Unacceptable Rigidity

However in several EU member countries, opponents of Berlin's austerity policy are taking a starkly different position. In France, for example, the Chair of the ruling Parti Socialiste (PS), Jean-Christophe Cambadélis, declared that yesterday's "No" was not directed "against Europe," but rather "against the austerity, that has shriveled Greece's GDP and driven a large number of Greeks into poverty."[9] Greece must "remain in the Euro zone." Therefore, talks must be initiated immediately. Athens should "receive the time and the means" necessary for its economic revival. The Italian, Gianni Pittella, Chair of the Social Democratic Group of the European Parliament, demanded that negotiations with Athens be immediately renewed "in a new atmosphere of solidarity and cooperation." It is about "time that some of the member nations and cabinet ministers give up this unacceptable rigidity, selfishness and their domestic policy concerns."[10]

EU's Dominating Power

A renewed battle over Germany's austerity dictate is in the offing. Chancellor Merkel is traveling to Paris Monday to discuss the consequences of the Greek referendum with President François Hollande. The other EU member countries will hardly be able to elude the expected agreement between Merkel and Hollande at the EU special summit announced for Tuesday. In spite of the serious German defeat in yesterday's Greek referendum, the German Chancellor can go into negotiations conscious of the fact that Germany is dominating the EU, as never before.

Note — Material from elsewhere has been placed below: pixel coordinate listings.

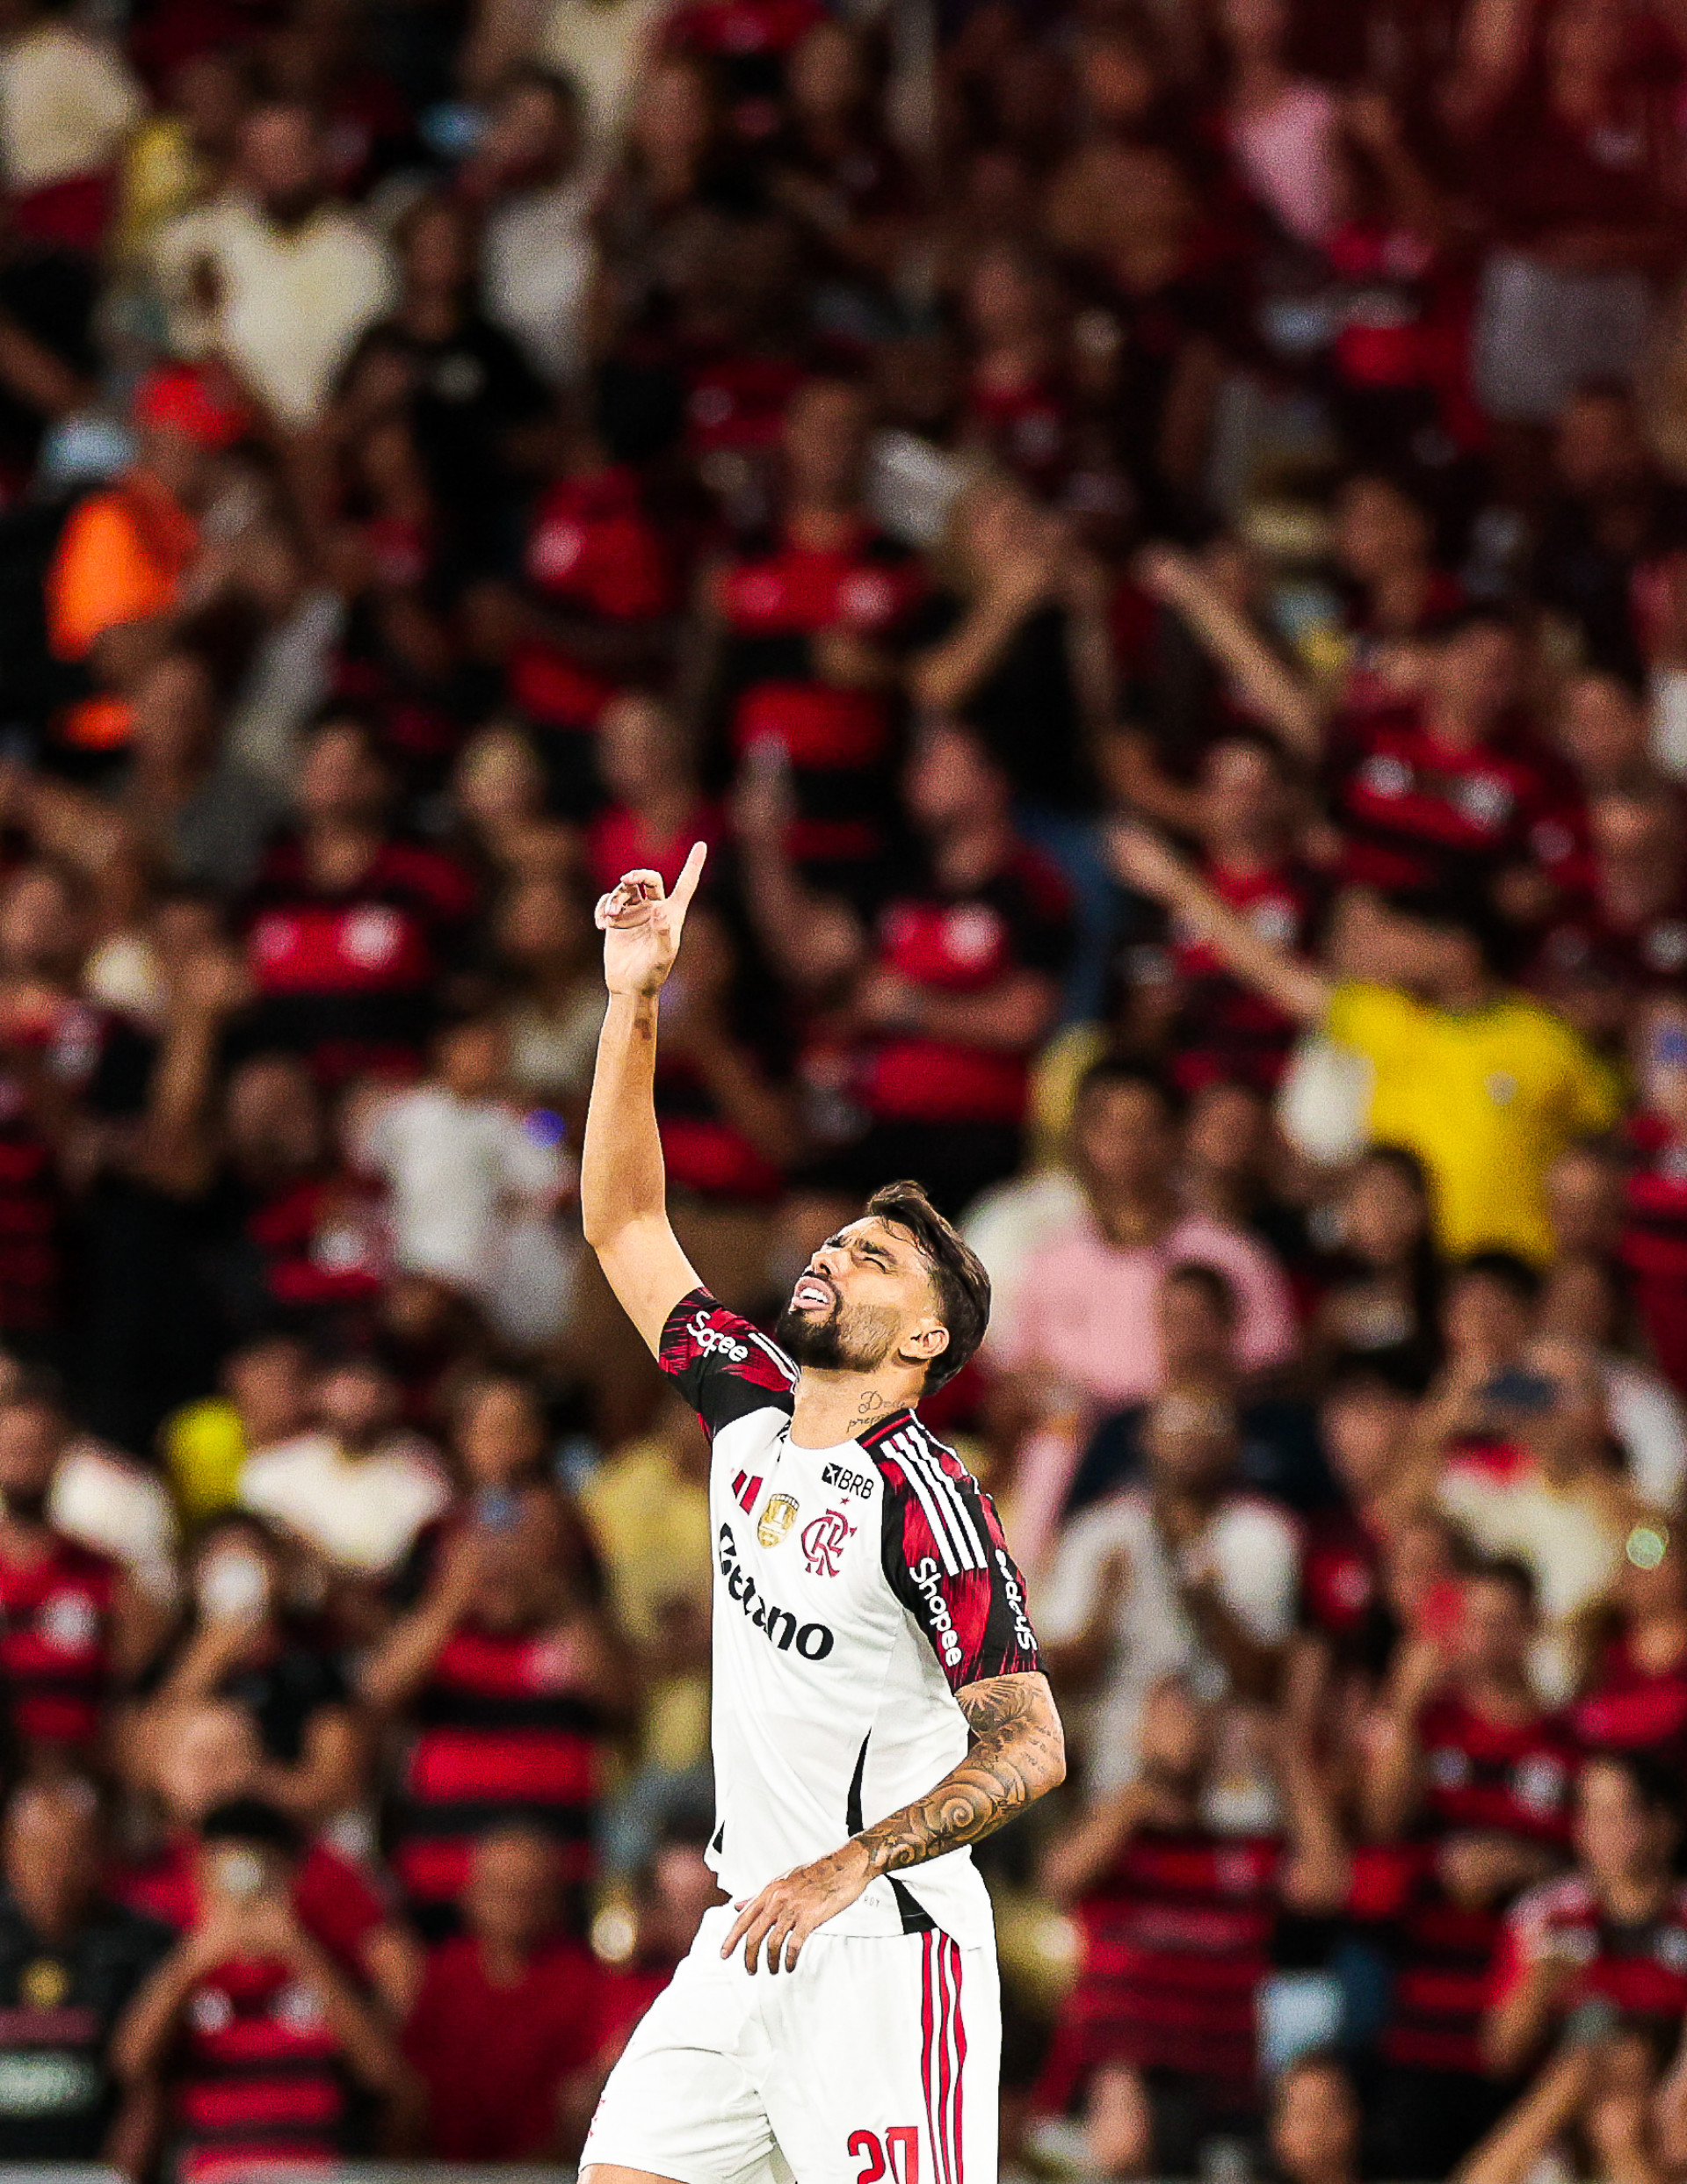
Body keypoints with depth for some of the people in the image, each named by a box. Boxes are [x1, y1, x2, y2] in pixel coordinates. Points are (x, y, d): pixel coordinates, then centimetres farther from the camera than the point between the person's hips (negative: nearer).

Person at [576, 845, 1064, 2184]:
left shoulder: (927, 1502, -13)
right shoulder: (752, 1408, 8)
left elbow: (1030, 1747, -16)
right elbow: (622, 1226, 15)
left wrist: (849, 1869, -25)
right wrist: (634, 1003, 7)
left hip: (884, 1952, -7)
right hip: (747, 1938, 8)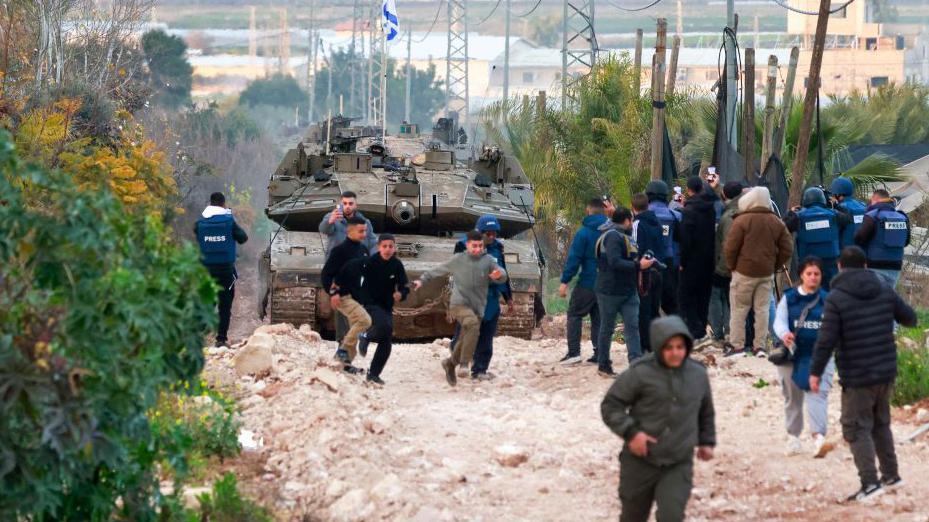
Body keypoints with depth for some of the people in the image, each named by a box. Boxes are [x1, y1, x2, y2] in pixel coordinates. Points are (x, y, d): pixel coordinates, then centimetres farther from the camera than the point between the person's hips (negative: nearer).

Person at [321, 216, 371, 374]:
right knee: (365, 320, -23)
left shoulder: (363, 250, 11)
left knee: (355, 328, 10)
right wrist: (332, 292, -21)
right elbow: (326, 274, -12)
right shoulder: (340, 250, -12)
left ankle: (347, 363, 19)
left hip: (357, 297, 8)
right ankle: (343, 349, -14)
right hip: (344, 296, -8)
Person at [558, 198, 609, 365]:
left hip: (587, 283, -5)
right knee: (599, 317, 12)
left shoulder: (583, 232, -11)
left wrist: (565, 281, -12)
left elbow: (574, 258, -14)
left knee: (574, 315, 4)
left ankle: (573, 352, -6)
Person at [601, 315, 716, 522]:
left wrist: (706, 441, 20)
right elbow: (610, 405, -7)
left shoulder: (698, 374, 3)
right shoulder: (640, 373, -12)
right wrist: (630, 432, -18)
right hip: (640, 462, -1)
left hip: (679, 466, 1)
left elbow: (706, 412, 22)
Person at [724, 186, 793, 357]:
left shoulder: (742, 221, -11)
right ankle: (760, 346, 8)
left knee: (739, 309, 4)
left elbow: (730, 247, -12)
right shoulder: (776, 222, 4)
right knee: (762, 309, 8)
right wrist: (774, 265, 12)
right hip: (767, 273, 4)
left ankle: (737, 345, 1)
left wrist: (731, 266, 4)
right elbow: (787, 249, 5)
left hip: (744, 272, -4)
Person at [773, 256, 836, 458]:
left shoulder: (827, 300, 5)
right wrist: (784, 334, -26)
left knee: (817, 395, -17)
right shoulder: (789, 298, 4)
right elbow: (779, 321, -4)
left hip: (819, 356, -1)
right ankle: (793, 436, 30)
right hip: (792, 356, 1)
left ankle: (818, 437, -28)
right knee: (793, 398, 12)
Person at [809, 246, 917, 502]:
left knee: (857, 428, 0)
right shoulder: (885, 290, 2)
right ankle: (891, 474, 27)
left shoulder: (836, 298, -13)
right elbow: (910, 318, 13)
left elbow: (826, 340, -16)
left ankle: (869, 482, -12)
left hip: (856, 377, -6)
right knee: (881, 423, 22)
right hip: (886, 372, 6)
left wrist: (816, 372, -6)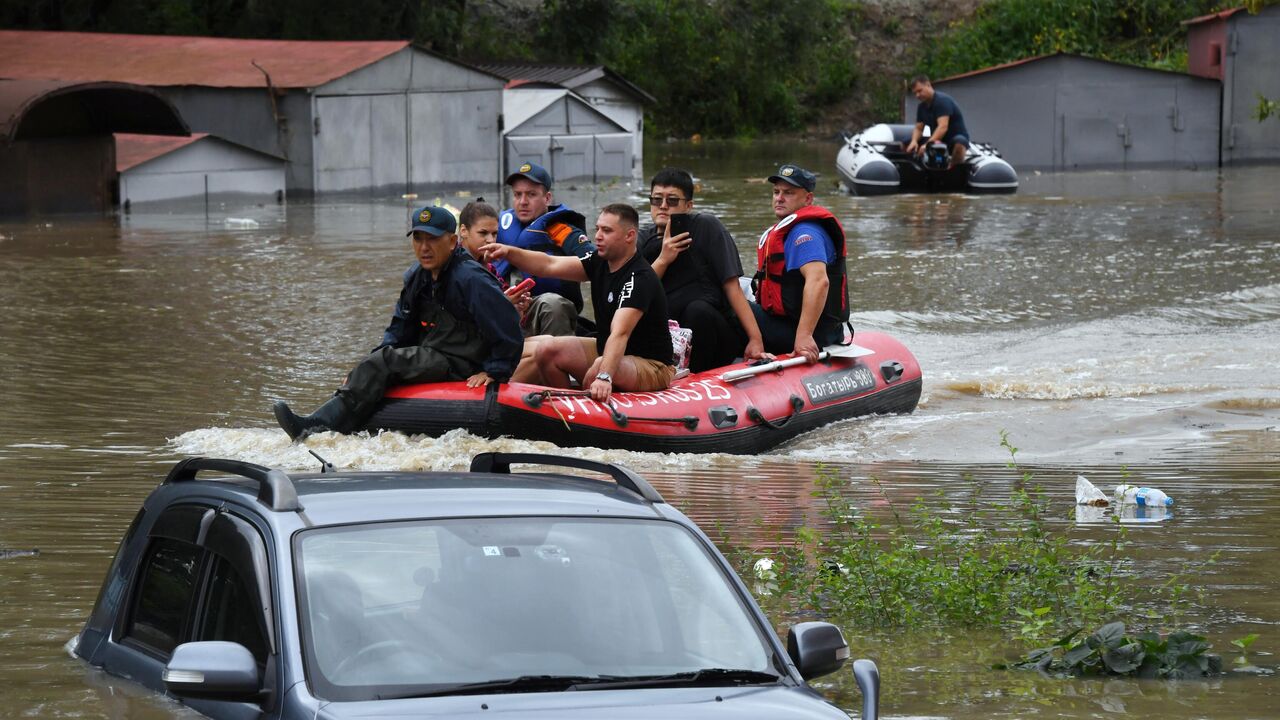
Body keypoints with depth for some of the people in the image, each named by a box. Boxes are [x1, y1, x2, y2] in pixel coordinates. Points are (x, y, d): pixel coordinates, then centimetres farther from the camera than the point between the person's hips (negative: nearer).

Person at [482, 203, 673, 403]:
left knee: (600, 366, -37)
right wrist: (509, 252, -22)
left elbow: (619, 334, -38)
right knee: (547, 350, -8)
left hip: (650, 364, -8)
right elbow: (549, 266, -6)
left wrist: (604, 377, -50)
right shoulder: (600, 262, 2)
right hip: (607, 350, 8)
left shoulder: (640, 278, -25)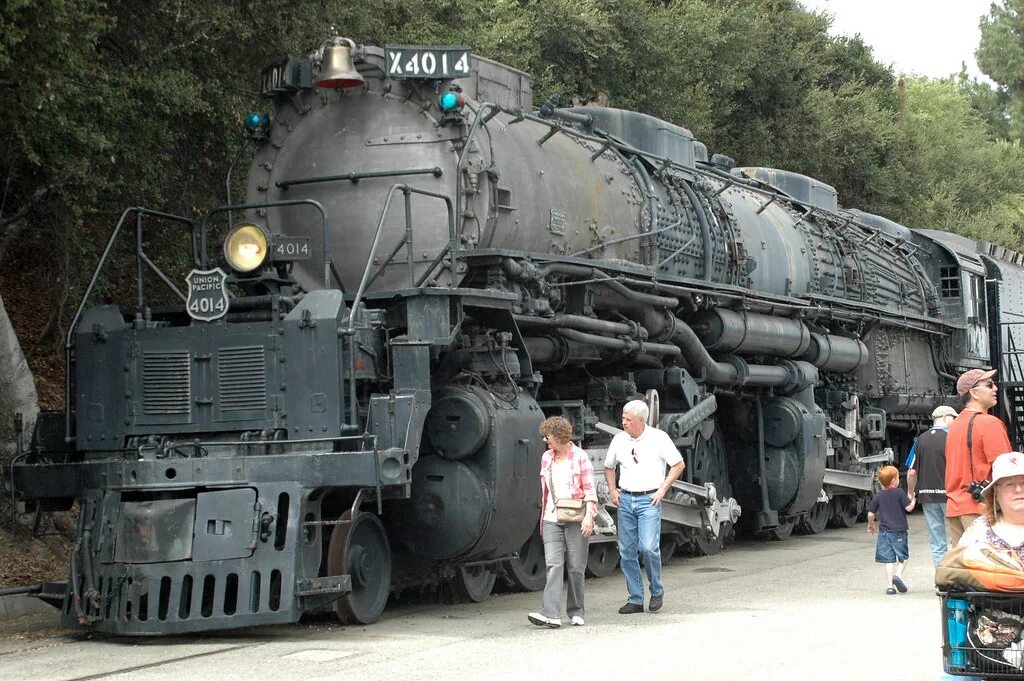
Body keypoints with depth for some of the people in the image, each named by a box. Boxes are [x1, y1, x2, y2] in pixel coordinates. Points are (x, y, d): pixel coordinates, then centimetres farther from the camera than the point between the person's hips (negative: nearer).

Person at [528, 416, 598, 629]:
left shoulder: (580, 457, -2)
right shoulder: (547, 458, 13)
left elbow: (590, 489, -5)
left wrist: (589, 516, -15)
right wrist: (543, 518, 20)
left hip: (575, 520, -4)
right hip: (552, 520, 4)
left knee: (576, 567, 1)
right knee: (553, 565, -9)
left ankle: (576, 613, 13)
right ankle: (551, 614, -19)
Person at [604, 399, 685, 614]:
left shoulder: (659, 438, -4)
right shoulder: (619, 440, 7)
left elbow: (679, 464, 1)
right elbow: (609, 467, 23)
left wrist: (662, 489, -5)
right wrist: (613, 490, 9)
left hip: (649, 500, -4)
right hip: (625, 500, 4)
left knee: (649, 547, -17)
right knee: (626, 552, 3)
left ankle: (657, 591, 5)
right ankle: (635, 600, 12)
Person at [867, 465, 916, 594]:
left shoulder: (878, 496, 4)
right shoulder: (899, 492, -7)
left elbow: (871, 514, 4)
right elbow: (909, 508, -9)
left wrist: (871, 525, 22)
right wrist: (912, 500, 11)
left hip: (884, 532, 3)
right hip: (899, 530, -3)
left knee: (888, 559, 4)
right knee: (903, 557, 13)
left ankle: (890, 585, -1)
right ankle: (898, 575, -10)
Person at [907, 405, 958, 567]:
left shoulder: (921, 440, 7)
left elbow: (912, 472, 5)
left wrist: (910, 493, 18)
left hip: (927, 496, 5)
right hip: (948, 494, -4)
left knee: (937, 545, 9)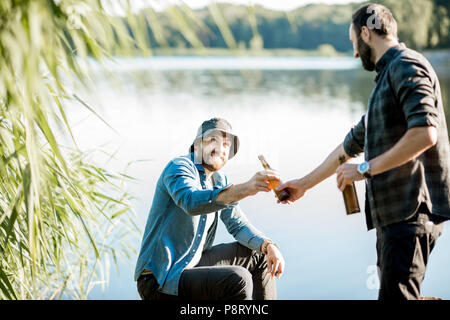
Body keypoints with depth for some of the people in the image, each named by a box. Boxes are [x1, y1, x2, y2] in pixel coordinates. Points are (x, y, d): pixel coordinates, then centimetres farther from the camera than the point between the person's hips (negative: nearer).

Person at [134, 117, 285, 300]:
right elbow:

[1] See Die Folgen des Spardiktats, Impoverishment made in Germany, Todesursache: Euro-Krise and Die Bilanz des Spardiktats.
[2] EU-Kommission erhöht den Druck. 03.07.2015.
[3] See Europa auf deutsche Art (III).
[4] Hans Monath, Stephan Haselberger: "Signal eines Grexit wäre verheerend". 04.07.2015.
[5] See Zum Teufel gejagt.
[6] Ingrid Müller, Stephan Haselberger: Nein-Wähler liegen vorn - Samaras tritt zurück. 05.07.2015.
[7] "Nein" vorne: 60 Prozent der Griechen gegen Sparpläne der Geldgeber. 05.07.2015.
[8] Erste Reaktionen auf das Referendum. 05.07.2015.
[9] Référendum en Grèce: Réaction de Jean-Christophe Cambadélis. 05.07.2015.
[10] EU-Sozialisten wollen verhandeln, Gabriel wehrt ab. 05.07.2015.